Гошка словно почувствовал предстоящее расставание и притих. У меня тоже было муторно на душе, я вновь и вновь ходил к старпому, но в ответ слышал неизменное «ны».
Гошка сам ускорил переселение. Едва «Альфа» пришвартовалась к базе, он совершил замысловатый прыжок, перескочил на ее спардек и умчался на мачту. Матросы бросились в погоню, но где им было догнать опытного верхолаза! На громадном «Новороссийске» ловить Гошку можно было с таким же успехом, как и в родных джунглях. Умаявшись, новороссийцы прислали делегацию с просьбой оставить мартышку у них. Их буквально потрясло, что Столбов не только тут же согласился, но всучил еще и Яшку.
Обрадованные неожиданным успехом, делегаты решили подарить нам толстого кота по кличке Чайник. С большим трудом его запихали в картонную коробку и переправили на «Альфу». Рыжий, взъерошенный, с вытаращенными глазищами, Чайник выскочил из коробки, шипя, словно гремучая змея. Раздраженно отмахиваясь от матросов роскошным хвостом, он, не раздумывая, отправился на камбуз, где и устроил постоянную резиденцию.
Плавбаза ушла через пару дней. Гошка и Яшка, сидевшие взаперти, были выпущены на палубу в последнюю минуту, когда оба судна разделила широкая полоса воды. Я видел, как Гошка носится вдоль борта, всматриваясь, в наш пароход, и помахал ему рукой.
Мы часто вспоминали мартышек. Без них жизнь стала слишком пресной, многим не хватало их забавных рожиц и их проделок.
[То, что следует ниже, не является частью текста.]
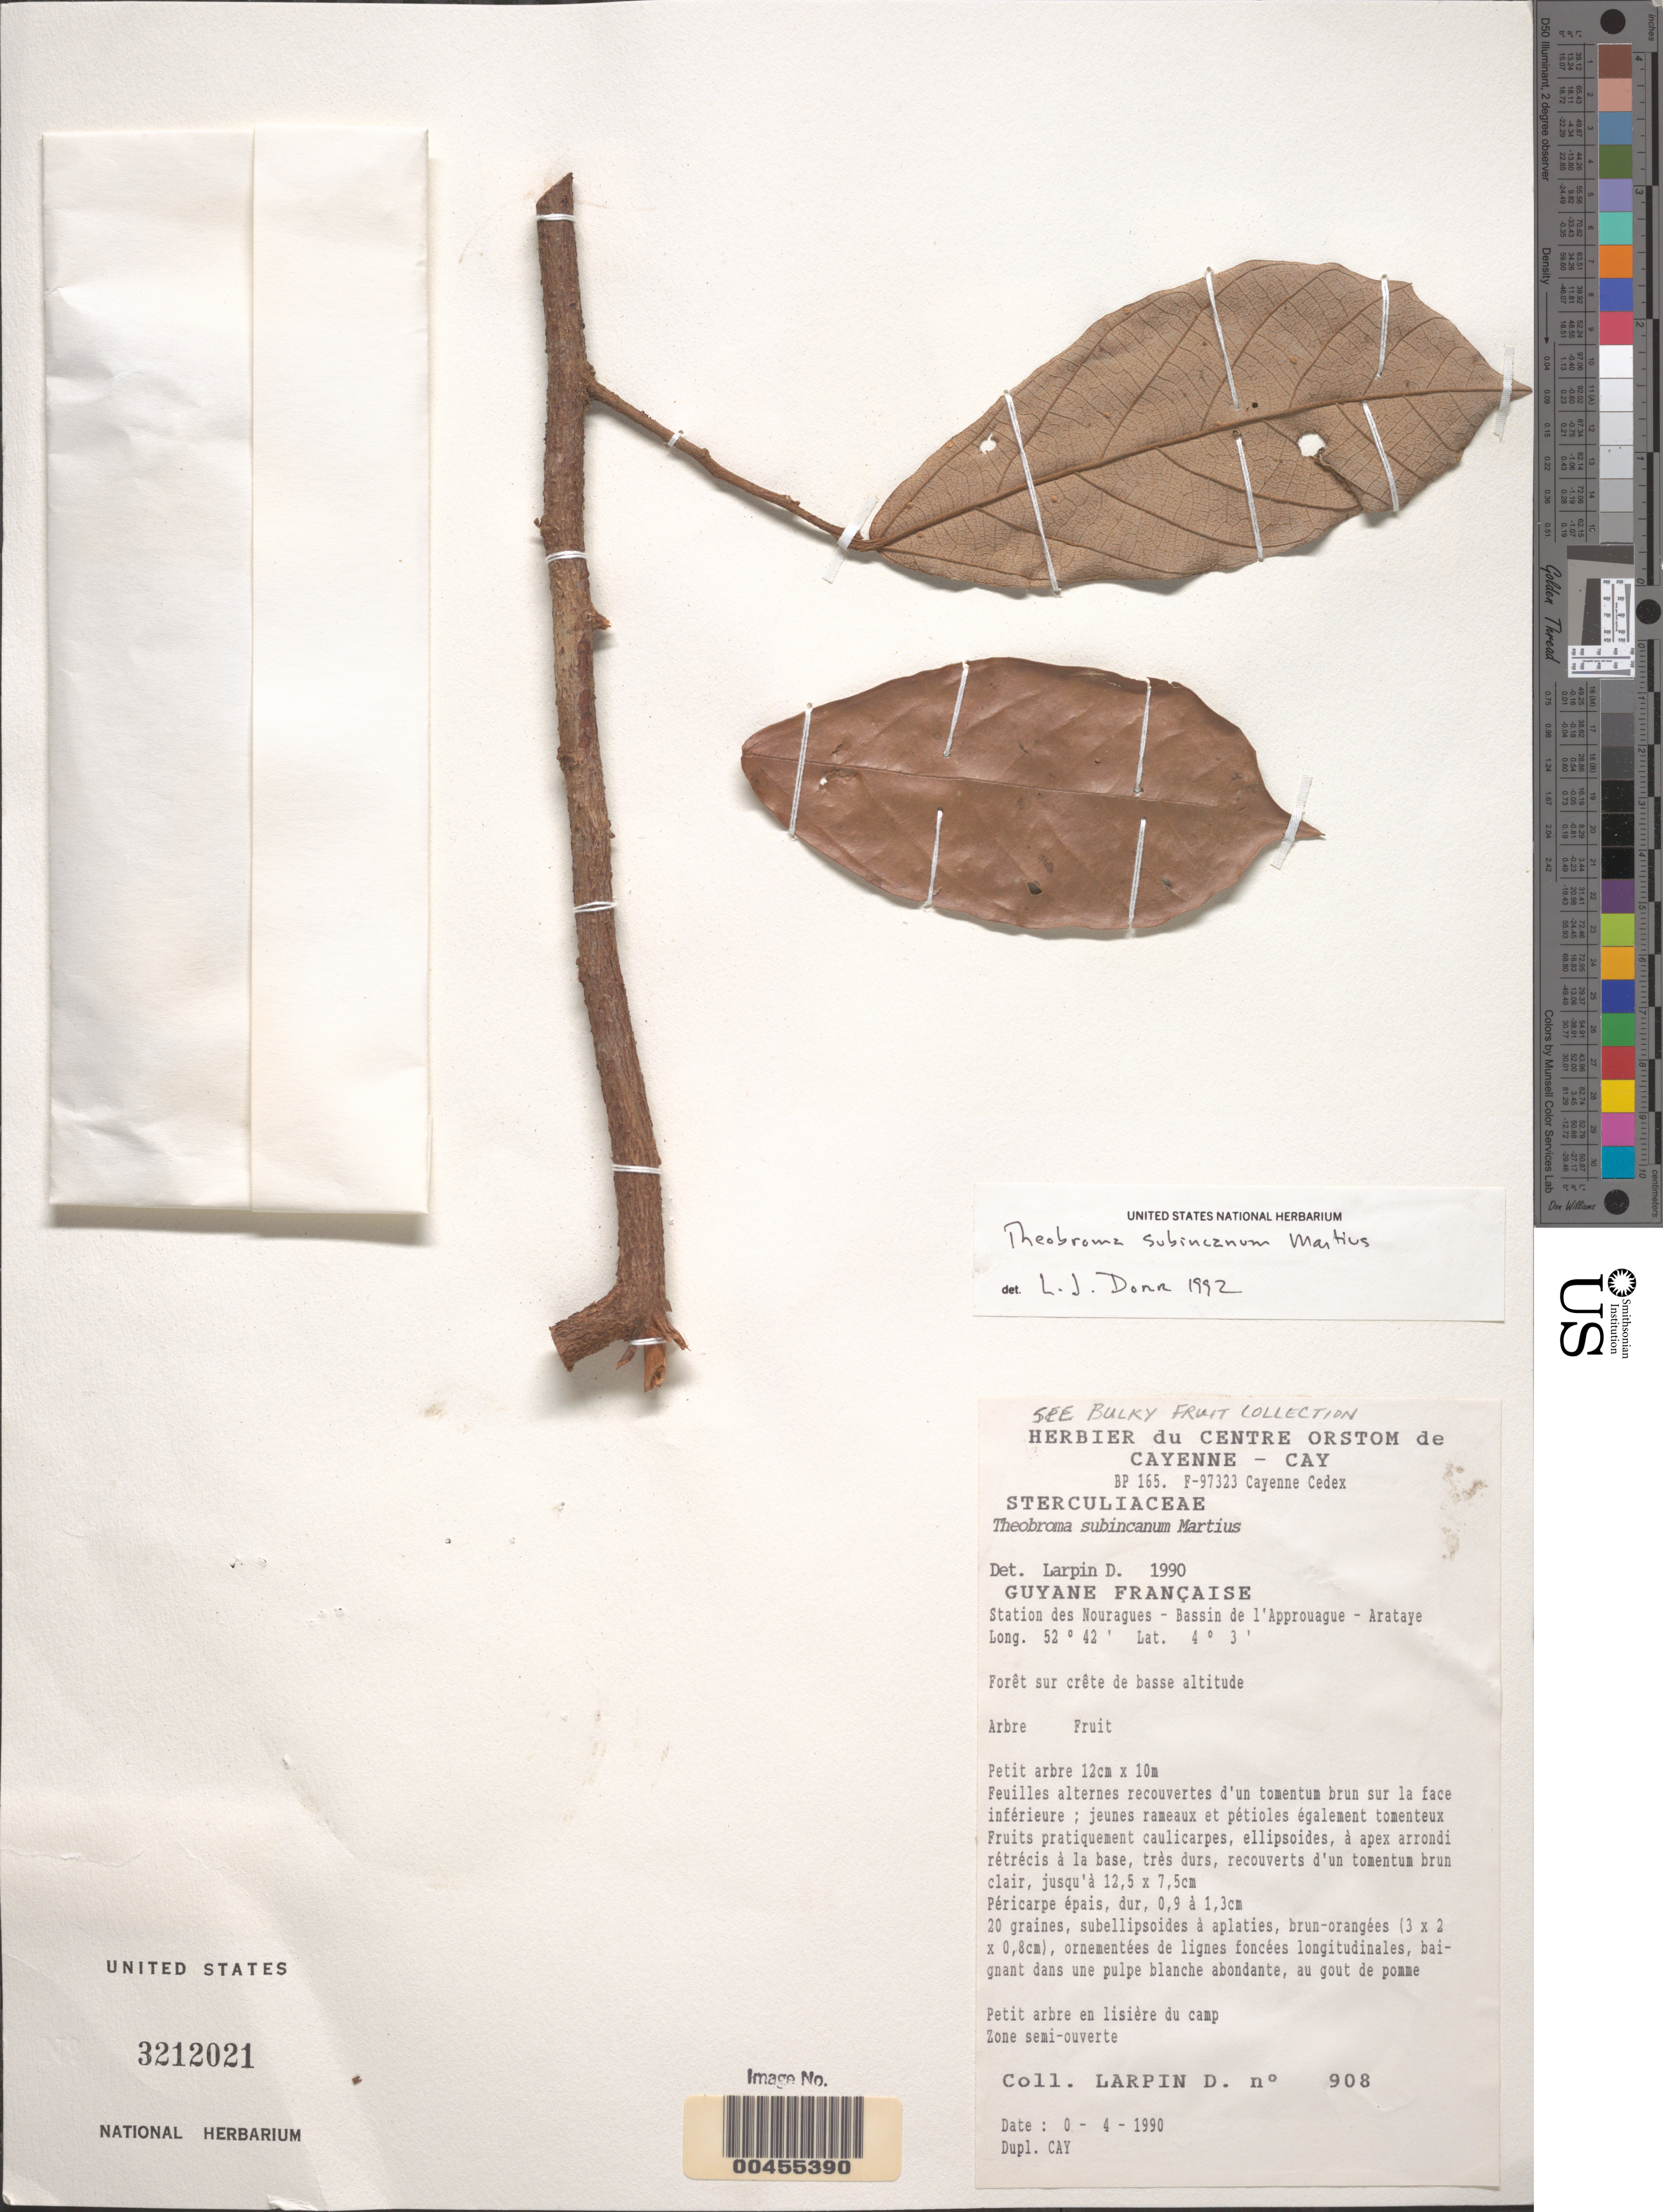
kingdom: Plantae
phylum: Tracheophyta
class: Magnoliopsida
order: Malvales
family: Malvaceae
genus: Theobroma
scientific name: Theobroma subincanum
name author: Mart.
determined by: Dorr, L. J., (BOT), Smithsonian Institution - National Museum of Natural History (UNITED STATES)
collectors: D. Larpin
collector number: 908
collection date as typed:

…Перед обедом я поднялся на палубу. У камбуза лежал Чайник, надменно шевеля хвостом. При моем приближении он на миг приоткрыл равнодушный глаз и снова уснул. Я отпихнул его с дороги и прешел мимо, решив по прибытии в порт обязательно посетить зоопарк. Уже месяц, как Гошка и Яшка поселились в нем, а гроздь бананов еще дозревает в моей каюте.